Csak – FCA confirms a s. 160 challenge on the basis that a TCC judgment of the transferor was incorrect, and confirms that a waiver time limit falling on a Sunday was extended
The taxpayer challenged assessments of her under s. 160(2) respecting unpaid tax of her late husband for his 1988 and 1989 taxation year by arguing that the CRA assessments of him for those years were statute-barred given that CRA had not received a waiver on a timely basis (which had been found by Owen J to be the case for his 1988 taxation year and, in the case of his 1989 taxation year, turned on the proposition that the receipt by CRA of a waiver on a Monday was one day following the expiry of the normal reassessment period on the Sunday).

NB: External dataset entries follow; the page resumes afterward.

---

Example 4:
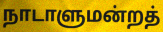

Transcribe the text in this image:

நாடாளுமன்றத்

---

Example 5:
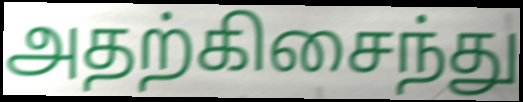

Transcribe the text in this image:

அதற்கிசைந்து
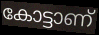
കോട്ടാണ്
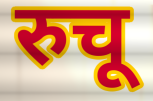
रुचू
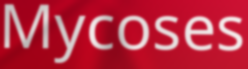
Mycoses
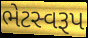
ભેટસ્વરૂપ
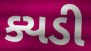
ક્યડી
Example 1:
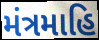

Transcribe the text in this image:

મંત્રમાહિ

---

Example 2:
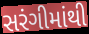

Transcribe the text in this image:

સરંગીમાંથી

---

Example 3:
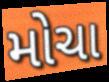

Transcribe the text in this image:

મોચા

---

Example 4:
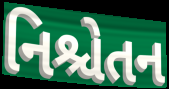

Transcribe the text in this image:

નિશ્ચેતન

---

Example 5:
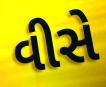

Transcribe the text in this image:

વીસે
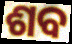
ଶବ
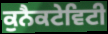
ਕੁਨੈਕਟੇਵਿਟੀ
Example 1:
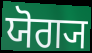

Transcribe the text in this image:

ਯੋਗ੍ਯ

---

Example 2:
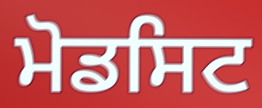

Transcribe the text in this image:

ਮੋਡਸਿਟ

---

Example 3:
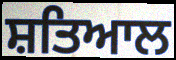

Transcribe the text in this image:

ਸ਼ਤਿਆਲ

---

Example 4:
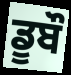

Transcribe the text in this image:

ਡੂਬੌ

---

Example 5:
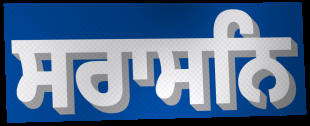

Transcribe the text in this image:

ਸਰਾਸਨਿ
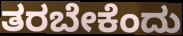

Biringer JA confirmed (based on Gaucher) that the taxpayer was not precluded from disputing the validity of the assessments of her under s. 160(2) on the grounds that the waivers proffered by CRA were invalid, even though this issue might have been raised, but was not, in the Makuz (2006 TCC 263) group appeals in which the CRA assessments of her husband’s 1988 and 1989 taxation years had been confirmed. Similarly, there was no abuse of process in collaterally attacking the judgments in Markuz (with her waiver arguments) given that the taxpayer had not been a party to that litigation (otherwise than, latterly, as an executor of her husband’s estate) and that Owen J had determined that it was “untenable” to expect her to have raised the waiver-timing issue in those appeals.

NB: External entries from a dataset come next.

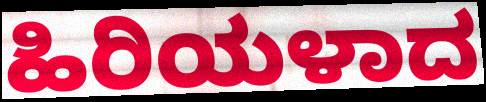
ಹಿರಿಯಳಾದ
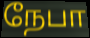
நேபா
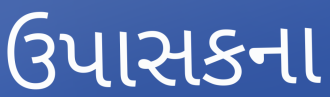
ઉપાસકના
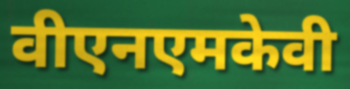
वीएनएमकेवी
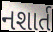
નશાર્ત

In the case of her husband’s 1989 taxation year, this then left the issue as to whether s. 26 of the Interpretation Act had extended the time for the receipt by CRA of the waiver to the Monday. In finding that this had occurred (and in reversing Owen J on this point), Biringer JA stated:
Section 26 is a remedial provision. It provides relief when the time limit for doing a thing expires on a holiday, allowing the thing to be done on the next day that is not a holiday. …

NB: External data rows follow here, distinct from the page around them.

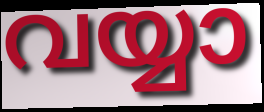
വയ്യാ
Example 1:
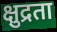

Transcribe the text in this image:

क्षुद्रता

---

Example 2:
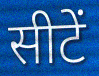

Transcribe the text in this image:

सीटें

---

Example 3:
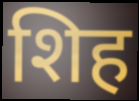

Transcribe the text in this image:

शिह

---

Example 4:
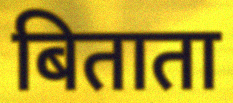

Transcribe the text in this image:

बिताता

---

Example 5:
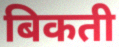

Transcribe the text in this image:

बिकती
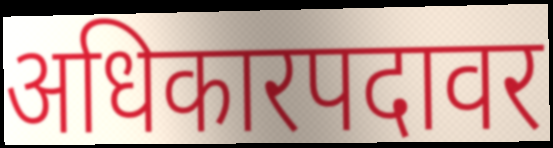
अधिकारपदावर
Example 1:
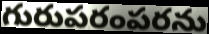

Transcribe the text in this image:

గురుపరంపరను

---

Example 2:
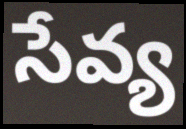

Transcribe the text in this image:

సేవ్య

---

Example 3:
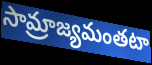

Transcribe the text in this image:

సామ్రాజ్యమంతటా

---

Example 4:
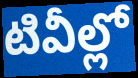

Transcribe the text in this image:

టివీల్లో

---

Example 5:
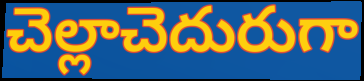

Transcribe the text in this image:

చెల్లాచెదురుగా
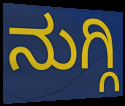
ನುಗ್ಗಿ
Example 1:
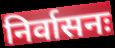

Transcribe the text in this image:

निर्वासनः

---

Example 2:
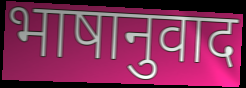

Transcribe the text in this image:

भाषानुवाद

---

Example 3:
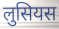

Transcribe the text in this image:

लुसियस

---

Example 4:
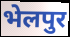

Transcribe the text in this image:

भेलपुर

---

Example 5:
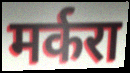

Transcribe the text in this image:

मर्करा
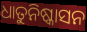
ଧାତୁନିଷ୍କାସନ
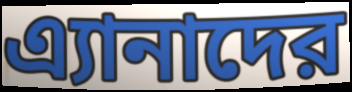
এ্যানাদের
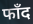
फाँद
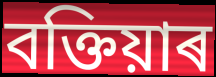
বক্তিয়াৰ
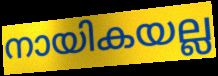
നായികയല്ല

I am satisfied that the filing of a waiver is the “doing of a thing” for the purposes of section 26 … .
… I do not view the time limited for filing a waiver as conceptually different for this purpose from the deadlines for filing a notice of objection or notice of appeal … .
Neal Armstrong. Summaries of Canada v. Csak, 2025 FCA 60 under s. 160(2), s. 152(4)(a)(ii) and General Concepts – Abuse of Process.